24 DECEMBER 1977, Page 28

Rover

Kay Dick

The Passionate Shepherdess: Aphra Bann 1640-89 Maureen Duffy (Cape £7.50) Aphra Benn, about whom most of us know practically nothing, is posthumously fortunate in having attracted the imaginative and robust interest of Maureen Duffy, who, with that splendid lucidity so particularly her own, has set about smashing false myths and replacing previous shoddy biographical enquiries or inquiries if one is a Coleridgean) with all the logic, intelligence and pertinacity she has given to the battle for Public Lending Rights. A not inappropriate reference, because Aphra Been clearly has suffered from what is loosely termed 'male chauvinism', slavishly imitated, alas, by women writers (V. Sackville-West), which has comfortably settled her image for posterity as that of a sluttish lady of loose morals, a plagiarist and pornographer. It was therefore time someone established Aphra Benn's actual achievements, and none better equipped for the righting of ills than Miss Duffy who convincingly shows that Aphra Benn was a dedicated professional writer (Virginia Woolf conceded she was the first woman to write for her living), independently-minded, brave, defiant, and tenacious in the pursuit of her art.

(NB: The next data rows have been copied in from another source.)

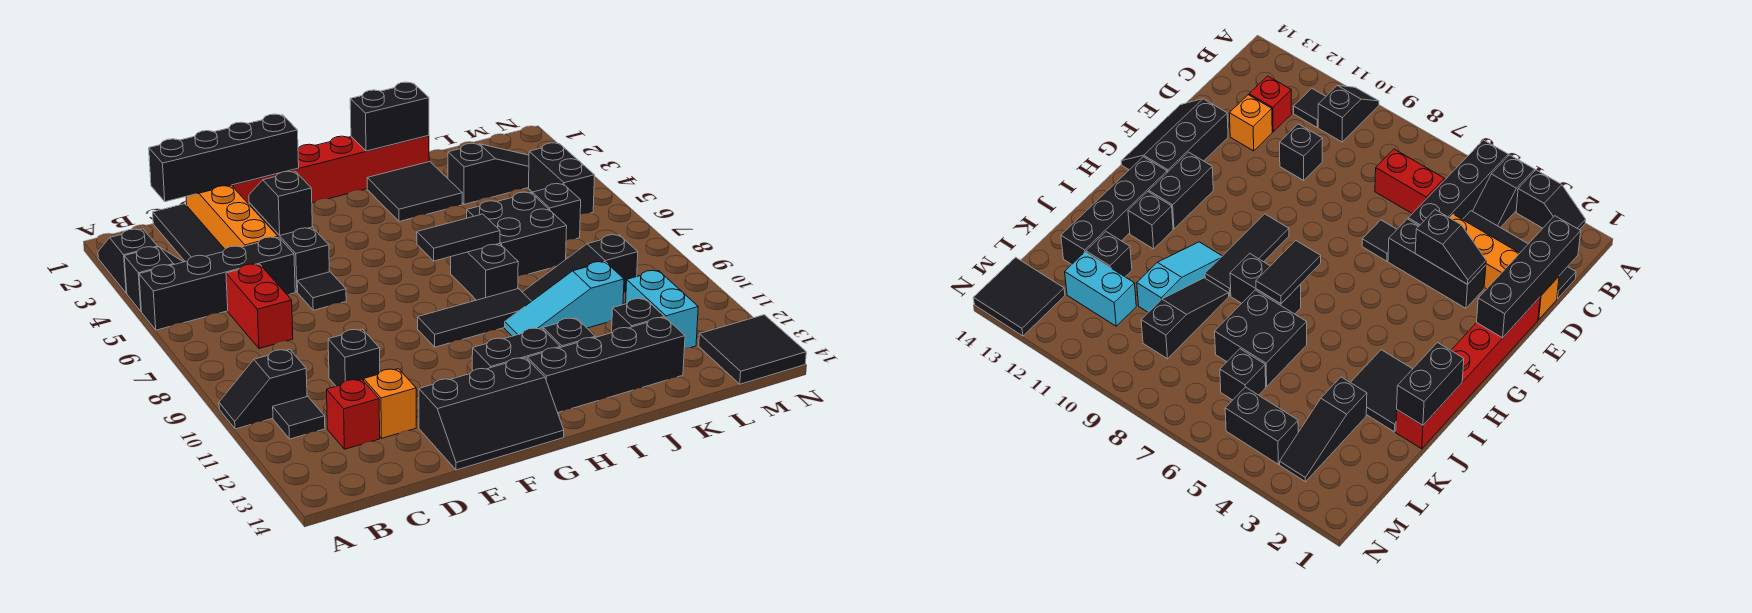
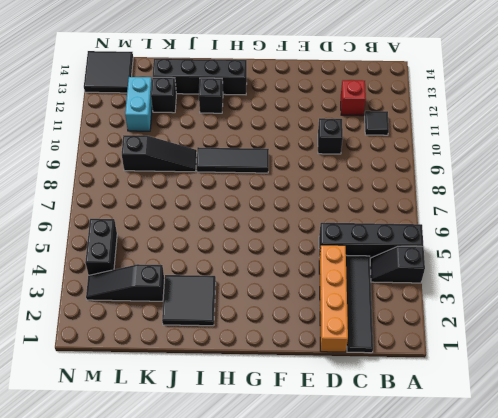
none -> black 1x2 slope [98,229,158,293]
none -> black 1x2 slope [219,349,307,429]
none -> red 1x2 brick [226,264,293,349]
none -> orange 1x1 brick [364,369,416,438]

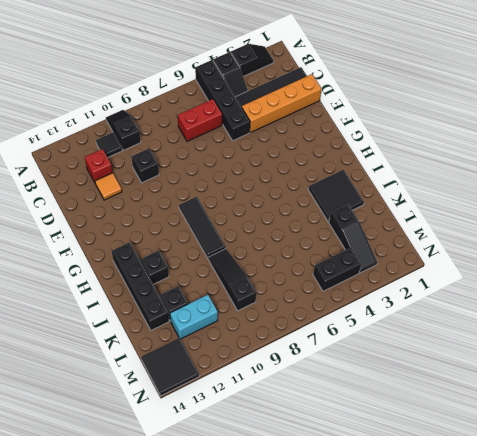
orange 1x1 tile [95,173,122,200] -> orange 1x1 brick [364,369,416,438]
none -> red 1x6 brick [232,135,429,204]
none -> black 1x3 brick [249,203,329,292]
none -> black 1x1 tile [297,272,346,310]
none -> black 2x3 slope [419,358,564,470]

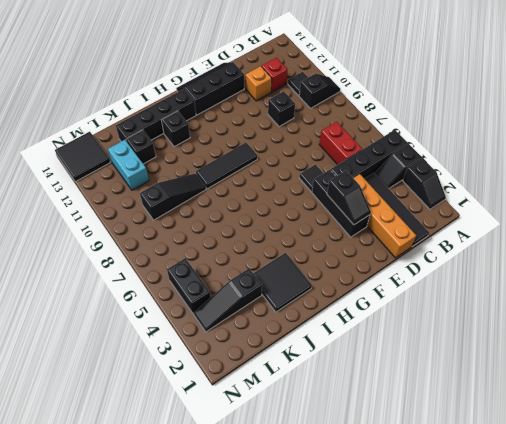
none -> red 1x6 brick [232,135,429,204]
none -> black 1x2 brick [472,328,560,371]
none -> black 1x2 brick [451,243,518,300]
none -> cyan 1x3 slope [505,262,624,336]

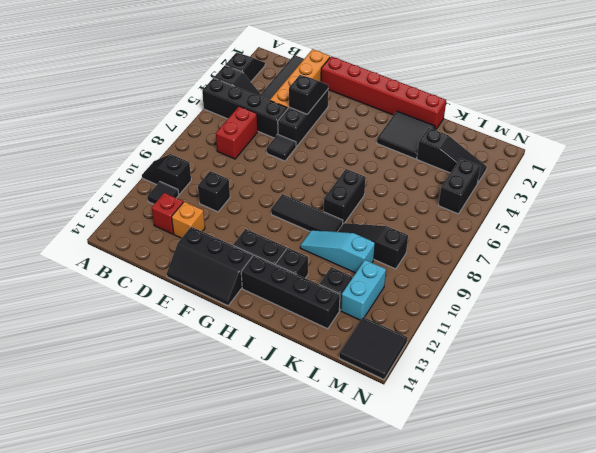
none -> black 2x2 brick [467,192,567,276]
none -> black 1x1 brick [532,184,581,240]
none -> black 1x4 brick [149,114,299,202]
none -> black 1x2 tile [417,214,500,261]

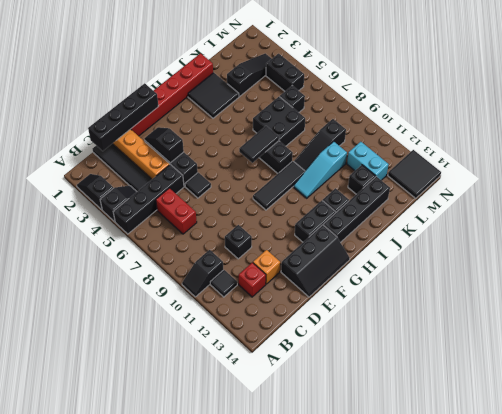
none -> black 1x2 brick [350,82,429,151]

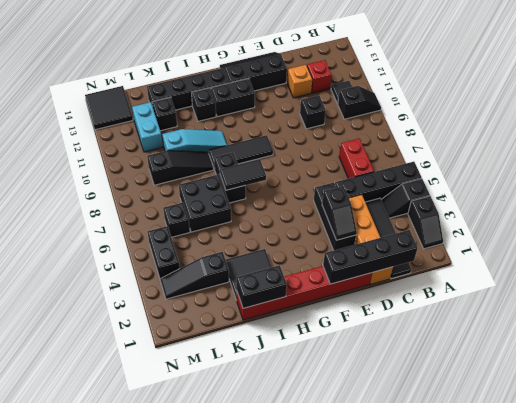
none -> black 1x1 tile [297,272,346,310]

Not an easy task to unearth a woman so buried in biographical slander and error, not to mention the social complexities of the latter half of the seventeenth century with its Restoration, its wars, its plotters, its plague, its 'Great Fire'. The documents in the case alone would have frightened off many a prospective biographer. Not Miss Duffy however, who has gone to work on the conflicting evidence with the nonchalance of a Sherlock Holmes, making us, her readers, Watsons in the case by elucidating, with a superb off-the-cuff wit, the significant detail at every stage of her investigation.

It is known that Aphra Benn is buried in Westminster Abbey, 'under her soubriquet of Astra', yet what has never yet been irrefutably established is her date of birth, her proper baptismal name, her ancestry. Miss Duffy has tracked these initial, important facts down and proves that Aphra Benn was baptised on 14 December 1640. child of Bartholomew Johnson and Eli zabeth, née Denham, in Kent. This search for Aphra's origins makes an exciting adventure among conflicting genealogies, and Maureen Duffy takes us along with her as she examines loads of records, and by so doing gives us a superbly illuminating picture of seventeenth-century social life. It is this constant excitement, this co-relating and logical interpretation of evidence which makes this biography so personally pleasurable with discovery in every chapter; all building up to create a vividly fascinating portrait of a truly remarkable woman whose work, certainly as regaled for us by Maureen Duffy, must now surely soon come into the 'revival' category. The South Bank could do well to read Miss Duffy on The Rover: 'The play is, quite simply, about sex in its several manifestations from prostitution to romantic tenderness . . . It's about something more permanent than transitory fashions of dress or behaviour: human beings in search of a temporary or lifetime mate.'

Aphra Bern's volume of work is enormous; poetry, plays, satires, translations, novels, stories. In an age of patronage (Dryden, Rochester, Otway) Aphra Benn had to fend for herself, more or less that is, and' produce work unendingly'', often for miserable payments (Miss Duffy lists writers' fees which prove, yet again, how badly paid most were and are), attacked because she wrote so frankly about sex and dared to challenge male dramatists with work conceived on as grand a scale as theirs. That often she did 'base' her plays on earlier ones was, Miss Duffy finds, due to 'a lack of confidence' which brought her that plagiarist jibe, yet hers was a culture which actively 'encouraged' the rewriting of Shakespeare, and Aphra Benn was mainly concerned to reiterate her previously stated philosophies in new terms. In fact less culpable as a plagiarist than her famous peers. Then there is that novel Oroonoko drawn from Aphra Benn's reminiscences of early youthful years spent in the West Indian island of Surinam which Maureen Duffy illuminates and annotates in a tantalising fashion. 'Writ it in a few hours', she said; possibly true in essence, because the material was ever ready in her unconscious, often related to friends, waiting for the appropriate moment to become a creative reality. What an extraordinary life-story emerges, of contrast, of drama, of facts more improbable than fiction, The West Indian experience, the involvement in politics, the spying activities, the Royalist, the bisexuality (Aphra was often called Sappho), the intense and harrowing love affair with John Hoyle, a man younger than herself, the arthritis at the end, the chronic shortage of money. All the ills of being a writer and many of the joys of producing such a volume of work, much of which (one totally accepts Maureen Duffy's assessment) is excellent. Maureen Duffy mentions a Colettish life-style and certainly this is a very shrewd comparison — apart from the lack of money of course.

To take a name known to all yet one about whom so little is known and make the story behind that names so lucidly enthralling is a marvellous achievement of logical investigation and imaginative intelligence. Maureen Duffy gives us a wonderful opportunity of enlarging our knowledge about an incredibly courageous and significant writer whose best work will perhaps now be made available to us.